RECORDS FOR THE EXERCISE Start Marker

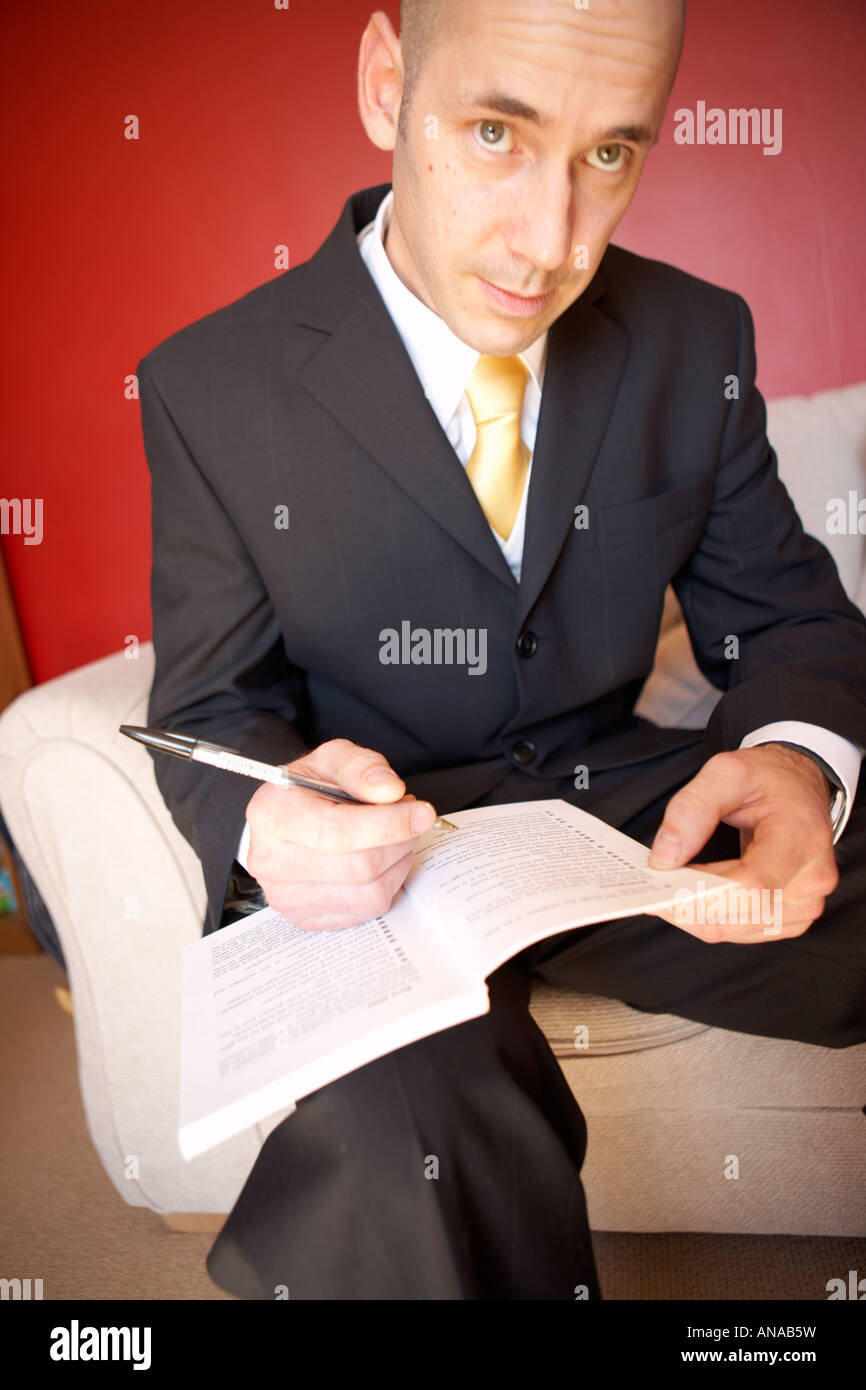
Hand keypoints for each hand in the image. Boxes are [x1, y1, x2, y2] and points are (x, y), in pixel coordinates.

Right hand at [245, 739, 436, 929]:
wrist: (283, 819)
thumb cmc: (308, 790)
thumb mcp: (332, 759)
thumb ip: (361, 767)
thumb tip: (389, 791)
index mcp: (272, 816)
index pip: (338, 832)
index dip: (389, 824)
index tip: (421, 813)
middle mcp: (271, 862)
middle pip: (360, 866)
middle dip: (399, 840)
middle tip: (411, 819)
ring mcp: (285, 896)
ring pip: (369, 894)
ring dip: (397, 863)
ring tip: (394, 837)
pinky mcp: (305, 918)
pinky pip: (366, 911)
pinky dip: (386, 884)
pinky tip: (381, 861)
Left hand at [646, 745, 838, 942]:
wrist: (799, 788)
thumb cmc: (770, 780)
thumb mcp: (727, 772)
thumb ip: (692, 809)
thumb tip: (664, 858)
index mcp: (801, 839)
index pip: (752, 886)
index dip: (701, 894)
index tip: (661, 882)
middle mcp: (810, 879)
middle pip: (737, 913)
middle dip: (687, 901)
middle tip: (651, 881)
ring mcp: (805, 903)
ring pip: (732, 928)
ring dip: (694, 910)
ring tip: (670, 882)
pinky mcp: (792, 917)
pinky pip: (738, 929)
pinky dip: (709, 915)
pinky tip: (693, 890)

RECORDS FOR THE EXERCISE End Marker

For each line of the material that contains "ring", return a copy.

◆ REPLY ◆
ring mcp: (285, 896)
ring pip: (369, 894)
ring dip: (397, 863)
ring tip: (394, 837)
ring mcp: (805, 903)
ring pip: (732, 928)
ring dip: (694, 910)
ring tip: (670, 882)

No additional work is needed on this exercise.